13. Tune into Buenos Aires' folk music scene
Don’t cry into your cerveza (beer) if you don’t have enough time to visit a country estancia (ranch). You can soak up some gaucho culture without leaving the city limits at Buenos Aires' peñas, local music clubs where regional musicians perform traditional songs while the crowd chows down on country-style cuisine.
After the set, the real festivities commence as harmonicas and charangos (five-stringed guitars) are passed around for a community jam session.
14. Get outdoors in the green city parks
For all the energy of traffic-clogged downtown Buenos Aires, after a few days, you may find yourself hankering for somewhere clean and green. That's easily fixed. Just throw together a picnic lunch – a half dozen empanadas and a mini bottle of Malbec should do the trick – and retire to one of the city’s lovely parks for a lazy afternoon.
15. Cheers to the capital from a rooftop bar
Drinking above street level is part of the fun in Buenos Aires.

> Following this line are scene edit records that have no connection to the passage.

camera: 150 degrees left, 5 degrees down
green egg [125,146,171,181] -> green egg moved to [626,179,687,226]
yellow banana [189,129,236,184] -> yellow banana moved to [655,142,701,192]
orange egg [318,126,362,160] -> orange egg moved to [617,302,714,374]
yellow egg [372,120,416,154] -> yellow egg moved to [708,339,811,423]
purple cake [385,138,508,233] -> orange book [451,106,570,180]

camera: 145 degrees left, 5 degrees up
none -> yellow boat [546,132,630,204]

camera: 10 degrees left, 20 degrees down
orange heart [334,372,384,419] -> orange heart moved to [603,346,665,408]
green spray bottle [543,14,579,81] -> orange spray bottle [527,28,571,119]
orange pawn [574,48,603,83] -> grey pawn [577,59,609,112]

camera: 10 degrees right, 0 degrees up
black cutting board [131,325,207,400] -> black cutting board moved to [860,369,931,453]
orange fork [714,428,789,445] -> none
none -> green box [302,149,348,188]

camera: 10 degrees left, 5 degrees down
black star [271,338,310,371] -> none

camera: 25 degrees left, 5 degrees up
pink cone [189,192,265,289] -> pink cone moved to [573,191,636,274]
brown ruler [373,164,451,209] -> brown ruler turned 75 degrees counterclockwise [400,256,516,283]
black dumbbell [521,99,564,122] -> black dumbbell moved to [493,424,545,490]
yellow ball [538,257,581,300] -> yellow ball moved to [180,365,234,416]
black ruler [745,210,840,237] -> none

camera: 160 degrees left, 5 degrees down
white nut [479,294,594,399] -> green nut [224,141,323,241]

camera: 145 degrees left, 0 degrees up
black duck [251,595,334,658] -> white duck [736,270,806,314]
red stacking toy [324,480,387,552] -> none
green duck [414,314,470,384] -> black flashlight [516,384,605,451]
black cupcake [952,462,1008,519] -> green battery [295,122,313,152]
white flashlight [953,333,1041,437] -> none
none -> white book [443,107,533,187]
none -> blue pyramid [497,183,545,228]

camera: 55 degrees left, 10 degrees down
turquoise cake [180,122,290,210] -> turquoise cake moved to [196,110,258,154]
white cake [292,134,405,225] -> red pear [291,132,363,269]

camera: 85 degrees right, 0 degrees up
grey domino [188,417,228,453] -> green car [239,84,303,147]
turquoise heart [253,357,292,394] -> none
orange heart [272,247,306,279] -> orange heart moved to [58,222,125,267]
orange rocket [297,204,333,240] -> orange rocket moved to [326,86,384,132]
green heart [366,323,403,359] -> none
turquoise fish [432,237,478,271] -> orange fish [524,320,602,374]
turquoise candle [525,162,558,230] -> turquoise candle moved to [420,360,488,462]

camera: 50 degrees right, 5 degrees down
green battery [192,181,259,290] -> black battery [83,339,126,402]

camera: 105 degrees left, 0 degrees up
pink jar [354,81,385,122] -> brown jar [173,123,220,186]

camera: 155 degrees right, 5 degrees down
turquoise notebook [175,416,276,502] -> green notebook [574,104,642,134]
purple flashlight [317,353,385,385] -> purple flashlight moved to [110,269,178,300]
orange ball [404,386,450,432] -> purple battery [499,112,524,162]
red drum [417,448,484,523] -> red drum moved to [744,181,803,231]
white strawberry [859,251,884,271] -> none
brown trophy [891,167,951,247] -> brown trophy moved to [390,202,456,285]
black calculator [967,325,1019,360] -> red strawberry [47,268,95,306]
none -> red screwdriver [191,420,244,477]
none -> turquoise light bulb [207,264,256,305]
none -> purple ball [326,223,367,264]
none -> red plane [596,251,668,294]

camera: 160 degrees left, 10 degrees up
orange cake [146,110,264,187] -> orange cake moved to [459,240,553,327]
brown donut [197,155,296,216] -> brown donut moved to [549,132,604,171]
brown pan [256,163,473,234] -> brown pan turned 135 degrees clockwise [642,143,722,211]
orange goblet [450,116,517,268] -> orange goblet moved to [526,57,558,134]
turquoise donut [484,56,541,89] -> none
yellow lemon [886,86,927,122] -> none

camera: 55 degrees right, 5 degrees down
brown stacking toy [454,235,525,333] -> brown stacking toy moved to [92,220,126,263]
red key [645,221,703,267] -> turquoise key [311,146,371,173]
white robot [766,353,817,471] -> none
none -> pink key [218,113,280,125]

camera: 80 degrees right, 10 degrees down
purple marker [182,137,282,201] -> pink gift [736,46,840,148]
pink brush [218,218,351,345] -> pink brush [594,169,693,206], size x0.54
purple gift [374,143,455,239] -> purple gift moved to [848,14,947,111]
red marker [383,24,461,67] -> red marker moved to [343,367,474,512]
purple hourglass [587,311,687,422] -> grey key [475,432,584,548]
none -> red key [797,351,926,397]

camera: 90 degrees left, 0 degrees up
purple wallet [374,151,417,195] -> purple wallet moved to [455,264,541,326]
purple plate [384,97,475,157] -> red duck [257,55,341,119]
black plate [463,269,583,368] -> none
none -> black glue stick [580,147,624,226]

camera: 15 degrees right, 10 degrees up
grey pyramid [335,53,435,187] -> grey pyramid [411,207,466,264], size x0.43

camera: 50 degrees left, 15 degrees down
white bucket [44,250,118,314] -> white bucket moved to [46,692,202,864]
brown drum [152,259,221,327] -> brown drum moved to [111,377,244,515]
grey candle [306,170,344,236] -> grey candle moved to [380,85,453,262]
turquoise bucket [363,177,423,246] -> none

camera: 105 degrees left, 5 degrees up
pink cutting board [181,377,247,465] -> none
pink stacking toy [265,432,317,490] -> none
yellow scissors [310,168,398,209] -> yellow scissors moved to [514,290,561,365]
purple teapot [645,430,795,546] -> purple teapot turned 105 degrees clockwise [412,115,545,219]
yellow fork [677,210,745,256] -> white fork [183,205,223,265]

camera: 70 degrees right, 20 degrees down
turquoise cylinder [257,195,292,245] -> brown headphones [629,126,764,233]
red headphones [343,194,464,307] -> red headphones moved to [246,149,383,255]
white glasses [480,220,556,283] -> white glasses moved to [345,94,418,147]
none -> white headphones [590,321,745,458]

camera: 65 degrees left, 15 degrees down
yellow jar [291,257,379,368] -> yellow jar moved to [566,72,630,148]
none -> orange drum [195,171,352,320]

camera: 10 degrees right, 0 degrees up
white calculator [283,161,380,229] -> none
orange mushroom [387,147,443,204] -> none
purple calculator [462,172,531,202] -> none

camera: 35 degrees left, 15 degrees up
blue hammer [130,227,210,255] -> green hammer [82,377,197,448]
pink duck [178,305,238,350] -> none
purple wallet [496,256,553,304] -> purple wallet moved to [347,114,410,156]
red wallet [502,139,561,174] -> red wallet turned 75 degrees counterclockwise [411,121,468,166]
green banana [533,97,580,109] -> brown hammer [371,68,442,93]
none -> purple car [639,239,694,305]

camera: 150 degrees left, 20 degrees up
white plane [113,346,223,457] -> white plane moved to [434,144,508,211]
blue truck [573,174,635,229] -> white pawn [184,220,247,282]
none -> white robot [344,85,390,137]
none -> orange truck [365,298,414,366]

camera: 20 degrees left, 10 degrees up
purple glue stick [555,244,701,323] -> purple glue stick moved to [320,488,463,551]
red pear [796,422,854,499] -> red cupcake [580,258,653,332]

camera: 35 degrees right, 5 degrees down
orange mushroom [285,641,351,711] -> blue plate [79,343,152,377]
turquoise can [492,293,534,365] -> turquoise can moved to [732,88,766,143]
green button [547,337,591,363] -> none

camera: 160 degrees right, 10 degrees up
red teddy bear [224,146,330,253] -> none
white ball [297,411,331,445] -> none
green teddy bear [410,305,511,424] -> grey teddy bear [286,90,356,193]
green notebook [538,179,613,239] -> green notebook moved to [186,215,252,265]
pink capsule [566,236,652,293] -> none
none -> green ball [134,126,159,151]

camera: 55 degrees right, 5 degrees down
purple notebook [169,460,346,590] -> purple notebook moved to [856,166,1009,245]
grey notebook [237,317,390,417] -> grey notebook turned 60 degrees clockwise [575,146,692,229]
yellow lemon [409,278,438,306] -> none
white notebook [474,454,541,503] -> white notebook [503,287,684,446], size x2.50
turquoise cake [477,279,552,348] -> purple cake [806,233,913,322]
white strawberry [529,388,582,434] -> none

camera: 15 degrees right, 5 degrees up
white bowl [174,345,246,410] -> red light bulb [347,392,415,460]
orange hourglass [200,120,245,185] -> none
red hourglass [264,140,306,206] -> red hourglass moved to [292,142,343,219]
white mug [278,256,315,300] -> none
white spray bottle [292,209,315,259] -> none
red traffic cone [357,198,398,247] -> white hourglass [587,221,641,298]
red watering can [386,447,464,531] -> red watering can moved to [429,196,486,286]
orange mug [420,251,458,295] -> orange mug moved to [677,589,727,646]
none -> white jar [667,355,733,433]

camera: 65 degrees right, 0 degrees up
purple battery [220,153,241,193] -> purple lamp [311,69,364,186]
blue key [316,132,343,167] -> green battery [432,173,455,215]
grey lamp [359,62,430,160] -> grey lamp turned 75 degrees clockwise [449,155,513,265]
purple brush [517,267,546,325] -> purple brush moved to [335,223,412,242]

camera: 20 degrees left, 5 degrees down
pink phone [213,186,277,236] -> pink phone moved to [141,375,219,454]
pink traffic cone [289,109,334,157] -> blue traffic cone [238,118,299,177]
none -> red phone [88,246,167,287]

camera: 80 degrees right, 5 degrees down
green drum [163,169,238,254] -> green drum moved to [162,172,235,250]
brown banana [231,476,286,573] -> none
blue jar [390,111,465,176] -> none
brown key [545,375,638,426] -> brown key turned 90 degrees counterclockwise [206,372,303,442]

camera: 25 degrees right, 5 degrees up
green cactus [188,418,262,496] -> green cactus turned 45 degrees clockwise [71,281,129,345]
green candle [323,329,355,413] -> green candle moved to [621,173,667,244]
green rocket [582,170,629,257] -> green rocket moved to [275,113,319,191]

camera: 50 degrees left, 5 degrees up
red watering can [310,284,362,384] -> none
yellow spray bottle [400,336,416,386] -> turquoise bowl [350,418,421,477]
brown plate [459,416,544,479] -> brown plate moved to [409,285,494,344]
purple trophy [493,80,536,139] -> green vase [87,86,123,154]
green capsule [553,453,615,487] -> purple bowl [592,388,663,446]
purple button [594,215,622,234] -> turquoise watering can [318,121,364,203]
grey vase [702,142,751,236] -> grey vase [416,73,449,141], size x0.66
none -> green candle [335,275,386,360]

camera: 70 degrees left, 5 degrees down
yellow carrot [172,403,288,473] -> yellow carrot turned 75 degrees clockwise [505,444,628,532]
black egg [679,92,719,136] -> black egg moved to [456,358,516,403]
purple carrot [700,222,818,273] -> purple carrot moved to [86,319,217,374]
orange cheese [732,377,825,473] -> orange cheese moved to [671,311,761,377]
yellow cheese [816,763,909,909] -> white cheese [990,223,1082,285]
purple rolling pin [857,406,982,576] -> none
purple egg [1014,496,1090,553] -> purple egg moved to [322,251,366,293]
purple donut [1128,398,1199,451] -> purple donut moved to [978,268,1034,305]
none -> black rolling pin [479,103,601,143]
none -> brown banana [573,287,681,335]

The modern age has pushed the city skywards, and rooftop bars crown the loftiest hotel towers and office skyscrapers, as well as many older, lower buildings.
From the rooftop cafe at Fundación Proa to the sleek cocktail lounge atop the Alvear Palace and the Sky Bar above Hotel Pulitzer, Buenos Aires is a great stop for drinkers who insist on a cocktail with a view.